== Supplied information ==
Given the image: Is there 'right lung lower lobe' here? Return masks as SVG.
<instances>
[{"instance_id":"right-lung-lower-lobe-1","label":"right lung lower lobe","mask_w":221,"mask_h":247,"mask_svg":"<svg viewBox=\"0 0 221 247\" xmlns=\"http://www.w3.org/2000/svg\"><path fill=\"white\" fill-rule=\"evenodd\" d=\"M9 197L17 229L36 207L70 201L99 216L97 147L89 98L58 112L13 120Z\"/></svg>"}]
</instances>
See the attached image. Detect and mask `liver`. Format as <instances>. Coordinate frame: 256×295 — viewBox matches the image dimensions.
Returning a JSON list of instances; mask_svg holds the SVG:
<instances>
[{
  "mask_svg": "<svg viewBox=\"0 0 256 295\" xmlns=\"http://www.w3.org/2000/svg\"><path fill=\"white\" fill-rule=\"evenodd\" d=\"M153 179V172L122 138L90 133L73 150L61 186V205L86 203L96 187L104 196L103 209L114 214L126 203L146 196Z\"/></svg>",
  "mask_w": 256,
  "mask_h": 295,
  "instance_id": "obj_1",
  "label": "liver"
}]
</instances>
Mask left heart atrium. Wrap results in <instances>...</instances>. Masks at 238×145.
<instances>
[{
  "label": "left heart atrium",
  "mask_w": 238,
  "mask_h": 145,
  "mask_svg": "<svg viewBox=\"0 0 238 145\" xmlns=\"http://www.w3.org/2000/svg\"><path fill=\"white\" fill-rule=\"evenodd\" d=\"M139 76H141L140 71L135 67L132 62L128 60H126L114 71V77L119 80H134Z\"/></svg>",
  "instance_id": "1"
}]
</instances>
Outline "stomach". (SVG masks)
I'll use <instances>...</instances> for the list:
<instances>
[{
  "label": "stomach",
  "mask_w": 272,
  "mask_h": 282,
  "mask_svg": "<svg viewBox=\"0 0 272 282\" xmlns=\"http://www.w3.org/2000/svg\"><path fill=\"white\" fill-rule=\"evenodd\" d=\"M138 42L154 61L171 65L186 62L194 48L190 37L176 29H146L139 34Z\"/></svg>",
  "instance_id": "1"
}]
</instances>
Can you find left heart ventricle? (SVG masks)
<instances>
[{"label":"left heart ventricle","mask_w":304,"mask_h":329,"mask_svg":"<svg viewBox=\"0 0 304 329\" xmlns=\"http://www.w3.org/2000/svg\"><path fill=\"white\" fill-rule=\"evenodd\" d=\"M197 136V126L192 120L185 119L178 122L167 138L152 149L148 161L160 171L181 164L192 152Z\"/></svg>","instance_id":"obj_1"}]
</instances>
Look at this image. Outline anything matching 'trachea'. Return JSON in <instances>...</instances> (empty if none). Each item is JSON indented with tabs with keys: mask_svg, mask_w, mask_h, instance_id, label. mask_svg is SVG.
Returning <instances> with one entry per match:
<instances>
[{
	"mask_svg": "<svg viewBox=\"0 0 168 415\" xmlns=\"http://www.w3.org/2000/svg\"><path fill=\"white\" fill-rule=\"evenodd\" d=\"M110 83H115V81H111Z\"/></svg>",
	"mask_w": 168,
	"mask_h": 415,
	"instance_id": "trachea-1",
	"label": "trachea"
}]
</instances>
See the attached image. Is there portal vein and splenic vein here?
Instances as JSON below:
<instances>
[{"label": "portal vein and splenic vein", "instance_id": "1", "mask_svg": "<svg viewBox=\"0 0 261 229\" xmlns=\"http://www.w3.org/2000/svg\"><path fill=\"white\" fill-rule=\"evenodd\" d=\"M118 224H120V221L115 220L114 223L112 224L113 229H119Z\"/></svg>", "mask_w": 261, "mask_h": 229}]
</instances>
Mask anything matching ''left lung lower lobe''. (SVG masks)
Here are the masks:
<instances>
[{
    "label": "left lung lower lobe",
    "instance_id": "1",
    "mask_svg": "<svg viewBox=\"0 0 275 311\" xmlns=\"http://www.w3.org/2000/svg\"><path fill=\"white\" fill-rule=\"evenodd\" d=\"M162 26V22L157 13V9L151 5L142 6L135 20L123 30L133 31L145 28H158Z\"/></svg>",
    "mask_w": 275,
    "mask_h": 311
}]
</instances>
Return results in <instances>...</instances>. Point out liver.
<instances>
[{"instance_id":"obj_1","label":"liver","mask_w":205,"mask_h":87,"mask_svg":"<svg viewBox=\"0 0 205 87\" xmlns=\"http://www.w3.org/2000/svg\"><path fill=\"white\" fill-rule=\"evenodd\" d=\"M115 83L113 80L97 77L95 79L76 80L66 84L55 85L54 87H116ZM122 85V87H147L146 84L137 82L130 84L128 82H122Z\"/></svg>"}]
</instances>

== Exercise task ==
Copy all of the data above, changing every "Outline" to "Trace" and leaving everything else as it is.

== Written solution ==
Given the image: Is there 'right lung lower lobe' here? Return masks as SVG.
<instances>
[{"instance_id":"right-lung-lower-lobe-1","label":"right lung lower lobe","mask_w":221,"mask_h":247,"mask_svg":"<svg viewBox=\"0 0 221 247\" xmlns=\"http://www.w3.org/2000/svg\"><path fill=\"white\" fill-rule=\"evenodd\" d=\"M9 197L17 229L36 207L70 201L99 216L97 147L89 98L58 112L13 120Z\"/></svg>"}]
</instances>
See the attached image. Detect and mask `liver`. Format as <instances>. Coordinate frame: 256×295 — viewBox matches the image dimensions.
Returning a JSON list of instances; mask_svg holds the SVG:
<instances>
[{
  "mask_svg": "<svg viewBox=\"0 0 256 295\" xmlns=\"http://www.w3.org/2000/svg\"><path fill=\"white\" fill-rule=\"evenodd\" d=\"M153 179V172L122 138L90 133L73 150L61 186V205L86 203L96 187L104 196L103 209L114 214L126 203L146 196Z\"/></svg>",
  "mask_w": 256,
  "mask_h": 295,
  "instance_id": "obj_1",
  "label": "liver"
}]
</instances>
Mask left heart atrium. Wrap results in <instances>...</instances>. Masks at 238×145.
<instances>
[{
  "label": "left heart atrium",
  "mask_w": 238,
  "mask_h": 145,
  "mask_svg": "<svg viewBox=\"0 0 238 145\" xmlns=\"http://www.w3.org/2000/svg\"><path fill=\"white\" fill-rule=\"evenodd\" d=\"M139 76H141L140 71L135 67L132 62L128 60H126L114 71V77L119 80H134Z\"/></svg>",
  "instance_id": "1"
}]
</instances>
Trace "stomach". (SVG masks)
I'll use <instances>...</instances> for the list:
<instances>
[{
  "label": "stomach",
  "mask_w": 272,
  "mask_h": 282,
  "mask_svg": "<svg viewBox=\"0 0 272 282\" xmlns=\"http://www.w3.org/2000/svg\"><path fill=\"white\" fill-rule=\"evenodd\" d=\"M138 42L154 61L171 65L186 62L194 48L190 37L176 29H146L139 34Z\"/></svg>",
  "instance_id": "1"
}]
</instances>
Can you find left heart ventricle? (SVG masks)
<instances>
[{"label":"left heart ventricle","mask_w":304,"mask_h":329,"mask_svg":"<svg viewBox=\"0 0 304 329\" xmlns=\"http://www.w3.org/2000/svg\"><path fill=\"white\" fill-rule=\"evenodd\" d=\"M197 136V126L192 120L185 119L178 122L167 138L152 149L148 161L160 171L181 164L192 152Z\"/></svg>","instance_id":"obj_1"}]
</instances>
Look at this image. Trace anything matching 'trachea'. Return JSON in <instances>...</instances> (empty if none). Each item is JSON indented with tabs with keys: mask_svg, mask_w, mask_h, instance_id, label. mask_svg is SVG.
Returning <instances> with one entry per match:
<instances>
[{
	"mask_svg": "<svg viewBox=\"0 0 168 415\" xmlns=\"http://www.w3.org/2000/svg\"><path fill=\"white\" fill-rule=\"evenodd\" d=\"M110 83H115V81H111Z\"/></svg>",
	"mask_w": 168,
	"mask_h": 415,
	"instance_id": "trachea-1",
	"label": "trachea"
}]
</instances>
See the attached image. Is there portal vein and splenic vein here?
Instances as JSON below:
<instances>
[{"label": "portal vein and splenic vein", "instance_id": "1", "mask_svg": "<svg viewBox=\"0 0 261 229\" xmlns=\"http://www.w3.org/2000/svg\"><path fill=\"white\" fill-rule=\"evenodd\" d=\"M118 224H120V221L115 220L114 223L112 224L113 229H119Z\"/></svg>", "mask_w": 261, "mask_h": 229}]
</instances>
Mask anything matching ''left lung lower lobe''. (SVG masks)
Here are the masks:
<instances>
[{
    "label": "left lung lower lobe",
    "instance_id": "1",
    "mask_svg": "<svg viewBox=\"0 0 275 311\" xmlns=\"http://www.w3.org/2000/svg\"><path fill=\"white\" fill-rule=\"evenodd\" d=\"M162 26V22L157 13V9L151 5L142 6L135 20L123 30L133 31L145 28H158Z\"/></svg>",
    "mask_w": 275,
    "mask_h": 311
}]
</instances>
Return results in <instances>...</instances>. Point out liver.
<instances>
[{"instance_id":"obj_1","label":"liver","mask_w":205,"mask_h":87,"mask_svg":"<svg viewBox=\"0 0 205 87\" xmlns=\"http://www.w3.org/2000/svg\"><path fill=\"white\" fill-rule=\"evenodd\" d=\"M115 83L113 80L97 77L95 79L76 80L66 84L55 85L54 87H116ZM122 85V87H147L146 84L137 82L130 84L128 82H122Z\"/></svg>"}]
</instances>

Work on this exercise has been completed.